When, at the end of the Series 4 specials, RTD left the show everyone was screaming HALLELUJAH. Time for more story based shows over the glitz and glamour that RTD favoured. To me, what a lot of people in fandom didn’t quite comprehend is the RTD had shepherded the show through a rebirth and stellar rise to THE flagship show on the BBC. He had taken a great actor in David Tennant and made his a global superstar. It was RTD would gave Moffat the base that he could take the show down a totally different avenue and have no fears that it would fall flat on it’s butt. Yes, it is my contention that Steven Moffat is still riding on the good graces and incredible street buzz that RTD generated up to his tenure ending.
In these recent episodes there is an earthy, gritty and hard boiled style to the show. It’s not letting up. People who faithfully watch and have watched each week are tired of waiting for the big pay off. So much has been promised and only half answers have been given. I for one am sick of being teased with only half a story.
Looking at the most recent three stories (Series 7b), all three have underwhelmed me. The big monster this week, the Ice Warriors, was a great episode, but it just didn’t lead anywhere. Self contained episodes are great and I think we need more of them, but we as an intelligent viewership KNOWS there is a story that is not being told, one that is being held over to make a big bang at the end of series 7b to lead into the 50th anniversary show in November. I think Mr Moffat has forgotten about the here and now. Looking at my Facebook news feed after the episode tonight, it was obvious that people were unhappy. In what should have been a highlight of the series, it just didn’t quite make the grade. Admittedly, most comments were saying that it was the best of the current half series, but still very weak.

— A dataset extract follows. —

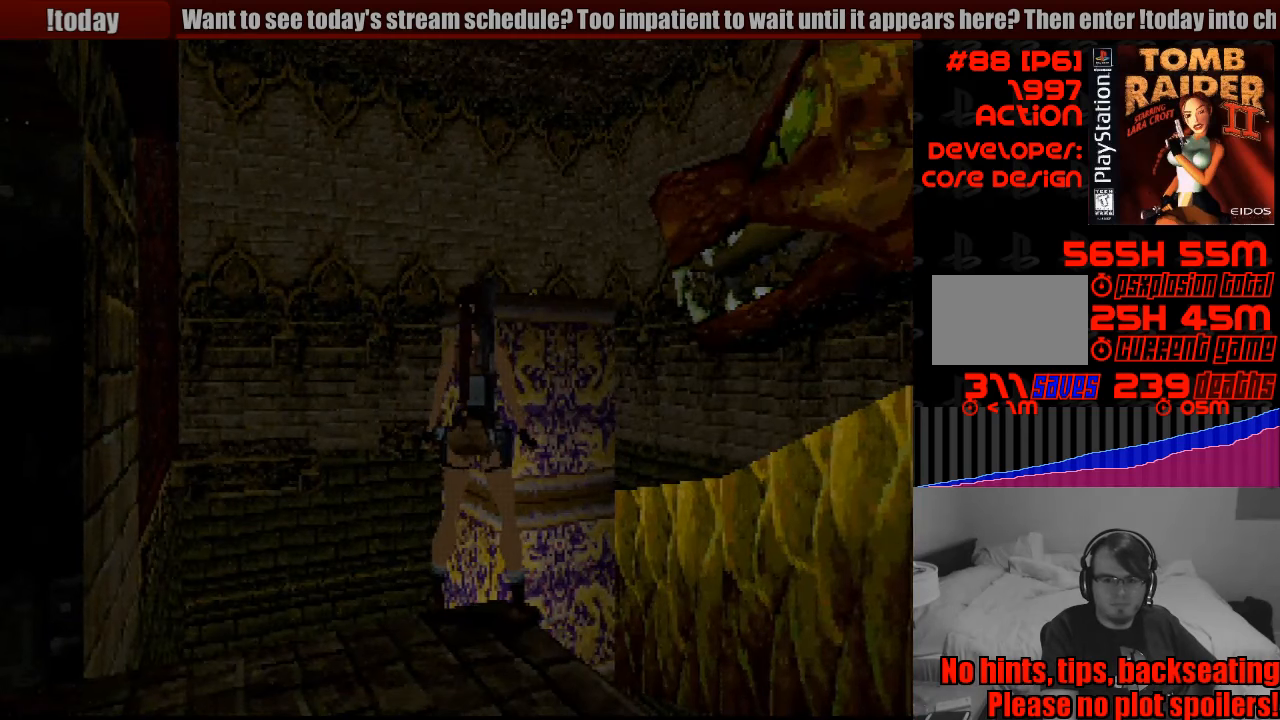
Gameplay with a controller (PlayStation layout); each line is a JSON object with the inputs held at the frame after it. "events" lists button and stick changes between this image and that frame as [ms after this image, input, new state], when the widget could be followed in between. Not read: L3 R3.
{"buttons": [], "events": [[333, "DPAD_DOWN", "down"], [467, "DPAD_DOWN", "up"]]}
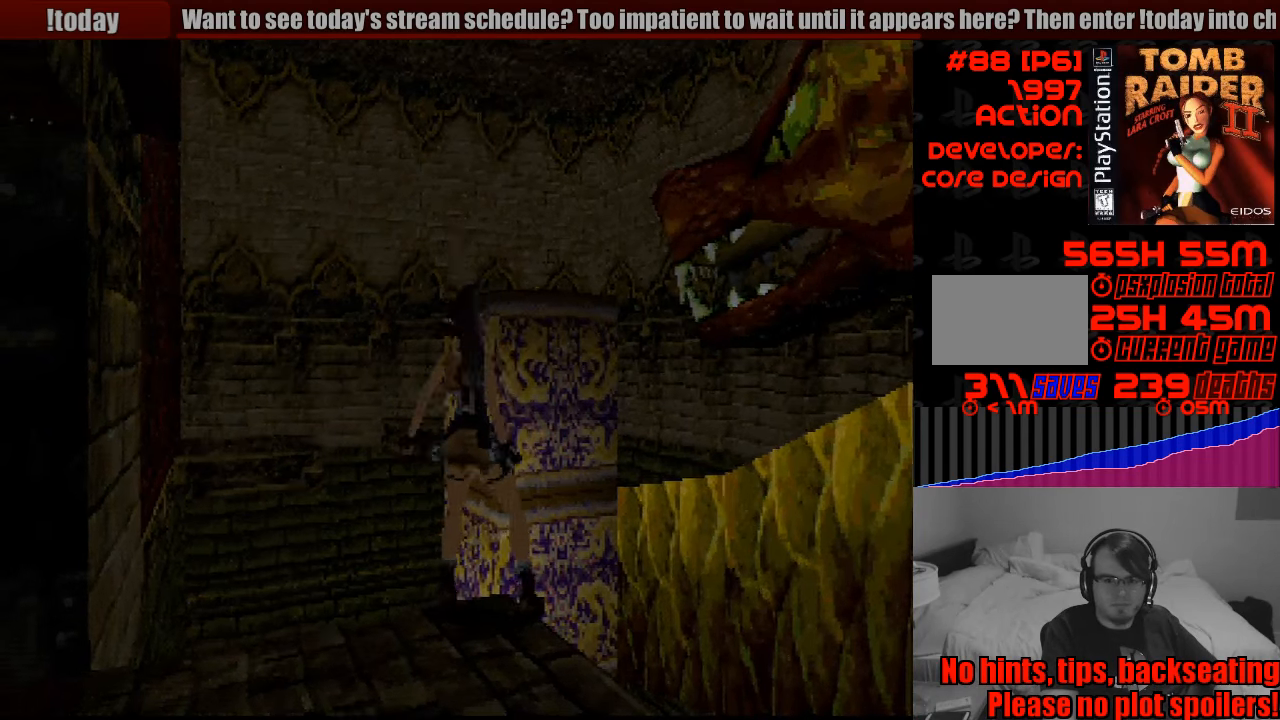
{"buttons": [], "events": []}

At the start of Series 7a and the Asylum of the Daleks, I was blown away. It was original and it took the narrative to a new place. It had that curve ball thrown in of Clara being inside the Dalek. It was great TV and it was (in my opinion) GREAT Doctor Who. I was again optimistic. I was excited. It didn’t last, the next week was a disappointment and we are left thinking.it’ll get better… it will improve, but for me, it didn’t.
I do realise that if you are still reading this you are thinking I am a whiner. Honest I am not. I stand by my original statement, “There is NO bad Who”. I am still sat in front of my TV when it first airs on Terrestrial TV. I buy the DVD’s when they come out. I have a shelf full of Toys. I wouldn’t (couldn’t) abandon Doctor Who, but Doctor Who really has to up its game and prove that there is a really worthwhile pay-off for all this teasing.
Steven Moffat is the writer of my all time favourite episode of Doctor Who (The Girl In The Fireplace). I think he is one amazing writer. Sherlock is high on my favourite show list (despite only having 6 episodes in it’s canon). Moffat was the obvious choice to take over from RTD, in hindsight, the obvious choice wasn’t the right one. I think I would have been more happy with having a couple of Girl In The Fireplace/Blink style episodes per season from him than having him stretched so thin whilst show running Doctor Who AND Sherlock.